I have a theorem which says that:
If $\rho_1,…\rho_n$ are a complete set of irreducible $K$-representations of $S_n$ then we have that:
$V^{\otimes n}=\bigoplus_1^k(V^{\otimes n}_{\rho_i})$ as $G$-reps.
We have then worked through an example with $G=S_2$ as follows:
Let $v_1,..v_n$ be a basis of $V$. Then $V^{\otimes 2}$ has a basis given by $v_i\otimes v_j$ for $1\leq i,j\leq n$
We then have that a basis for $V_{1}^{\otimes 2}$ is given by $v_i\otimes v_j+v_j\otimes v_i$ for $1\leq i\leq j\leq n$
As $1$ is the trivial representation and so $G$ is acting trivially and we just need stuff that is invariant under the permutation action
We then have that a basis for $V_{sign}^{\otimes 2}$ is given by $v_i\otimes v_j-v_j\otimes v_i$ for $1\leq i< j\leq n$
Just as the group is simply sending all the two cycles to minus themselves
Then via counting arguments we have that:
$dim V_{1}^{\otimes 2}=\frac{n(n+1)}{2}$ and
$dim V_{sign}^{\otimes 2}=\frac{n(n-1)}{2}$
Now I am trying to work the example through myself with $S_3$.
So we know that there are 3 irreducible representations on $S_3$ namely $1$, sign and the standard representation.
We also have that:
$V^{\otimes 3}$ has a basis given by $v_i\otimes v_j\otimes v_k$ for $1\leq i,j,k\leq n$
So now I am looking for a basis of $V^{\otimes 3}_{1}$, which is where the $S_3$ action is just trivial so I am looking for symmetrized $v_i\otimes v_j \otimes v_k$ which will be:
$ v_i\otimes v_j \otimes v_k + v_i\otimes v_k \otimes v_j + v_j\otimes v_i \otimes v_k+ v_j\otimes v_k \otimes v_i + v_k\otimes v_j \otimes v_i+v_k\otimes v_i \otimes v_j$
Is this right because it seems a bit off?
Now for a basis of $V^{\otimes 3} _{sign}$ as the three cycles are even am I looking for just the same thing as above?
I am now unsure how to continue?
Thanks for any explanation or help (sorry my question turns into a mess at the end)
Best Answer
In general, if $G$ acts on some complex vector space $W$, and you want the $\chi$-isotypical component of $W$, where $\chi$ is some irreducible character, you use the idempotent corresponding to $\chi$: define $$ e_{\chi} = \frac{\chi(1)}{|G|}\sum_{g\in G}\chi(g^{-1})\cdot g. $$ This is an element of the group algebra $\mathbb{C}[G]$; in fact it is a primitive central idempotent in $\mathbb{C}[G]$.
Now, $W$ is a module under this group algebra, so you can consider the subspace of $W$ given by $e_{\chi}W = \{e_{\chi}(w): w \in W\}$. This is precisely the $\chi$-isotypical component of $W$. Of course, this is the same as the space spanned by $e_{\chi}(w_i)$ as $w_i$ runs over a basis of $W$.
In your example, $G$ is $S_3$ and $W$ is $V^{\otimes 3}$, and $G$ acts on elementary tensors by permuting the entries.
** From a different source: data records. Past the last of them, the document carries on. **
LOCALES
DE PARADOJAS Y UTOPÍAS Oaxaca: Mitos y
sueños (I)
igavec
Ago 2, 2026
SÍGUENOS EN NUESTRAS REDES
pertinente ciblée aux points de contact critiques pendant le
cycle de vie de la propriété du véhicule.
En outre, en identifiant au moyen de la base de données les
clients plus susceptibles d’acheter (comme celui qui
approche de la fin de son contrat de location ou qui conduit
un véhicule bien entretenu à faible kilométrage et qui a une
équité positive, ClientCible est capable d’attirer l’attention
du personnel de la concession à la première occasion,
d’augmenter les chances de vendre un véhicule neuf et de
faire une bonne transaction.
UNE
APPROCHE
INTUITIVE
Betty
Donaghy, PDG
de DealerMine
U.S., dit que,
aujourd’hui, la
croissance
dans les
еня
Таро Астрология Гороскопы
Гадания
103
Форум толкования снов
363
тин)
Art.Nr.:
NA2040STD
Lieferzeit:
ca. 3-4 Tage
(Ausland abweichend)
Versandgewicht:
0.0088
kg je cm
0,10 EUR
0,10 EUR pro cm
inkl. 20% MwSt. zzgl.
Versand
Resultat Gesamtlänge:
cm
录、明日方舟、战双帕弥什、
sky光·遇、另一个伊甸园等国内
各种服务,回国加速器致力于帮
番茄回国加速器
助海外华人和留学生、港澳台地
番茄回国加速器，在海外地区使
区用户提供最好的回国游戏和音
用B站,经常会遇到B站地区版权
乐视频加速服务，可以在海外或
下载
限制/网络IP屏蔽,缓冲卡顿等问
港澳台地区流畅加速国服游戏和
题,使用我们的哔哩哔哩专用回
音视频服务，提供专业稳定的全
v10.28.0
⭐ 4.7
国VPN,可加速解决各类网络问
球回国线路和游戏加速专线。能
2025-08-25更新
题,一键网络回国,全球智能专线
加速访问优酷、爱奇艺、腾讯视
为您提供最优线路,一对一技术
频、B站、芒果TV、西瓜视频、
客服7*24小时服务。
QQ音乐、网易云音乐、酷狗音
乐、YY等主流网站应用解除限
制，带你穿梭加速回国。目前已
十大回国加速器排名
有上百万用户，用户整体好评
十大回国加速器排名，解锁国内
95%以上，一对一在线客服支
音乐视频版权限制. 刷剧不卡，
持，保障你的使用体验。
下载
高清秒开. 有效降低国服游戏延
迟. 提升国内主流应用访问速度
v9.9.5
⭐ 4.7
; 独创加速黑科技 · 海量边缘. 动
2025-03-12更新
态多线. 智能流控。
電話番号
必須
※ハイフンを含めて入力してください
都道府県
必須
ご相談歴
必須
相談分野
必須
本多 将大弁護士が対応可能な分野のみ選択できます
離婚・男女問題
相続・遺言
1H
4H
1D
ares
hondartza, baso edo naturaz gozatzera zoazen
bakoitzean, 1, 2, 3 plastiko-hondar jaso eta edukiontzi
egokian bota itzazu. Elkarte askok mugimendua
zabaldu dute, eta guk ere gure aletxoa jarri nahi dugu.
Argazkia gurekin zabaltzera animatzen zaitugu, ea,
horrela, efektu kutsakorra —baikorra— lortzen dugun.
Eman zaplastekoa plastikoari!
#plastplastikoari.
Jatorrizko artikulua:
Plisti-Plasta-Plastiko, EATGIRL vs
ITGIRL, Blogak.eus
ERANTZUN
If you write out the above in the case that $\chi$ is the trivial character, you get exactly what you wrote down (strictly speaking, my version differs from yours by the normalisation $1/|S_3|$, which doesn't matter when it comes to linear spans). For the sign character, this procedure gives you $$ e_{\chi}(v_1\otimes v_2\otimes v_3) = \frac{1}{|G|}\sum_{\sigma\in S_3}{\rm sign}\sigma\cdot v_{\sigma^{-1}(1)}\otimes v_{\sigma^{-1}(2)}\otimes v_{\sigma^{-1}(3)}. $$ Just like in the case of the trivial character, if you do this for each basis element of $V^{\otimes 3}$, you get redundancies, so to get a basis, you put suitable restrictions on your indices.
See if you can work out the rest yourself; if not, then feel free to ask for more details. It is also a nice exercise to then go on to compute the characters of these components in terms of the character of $V$, like you do in the $V^{\otimes 2}$ case.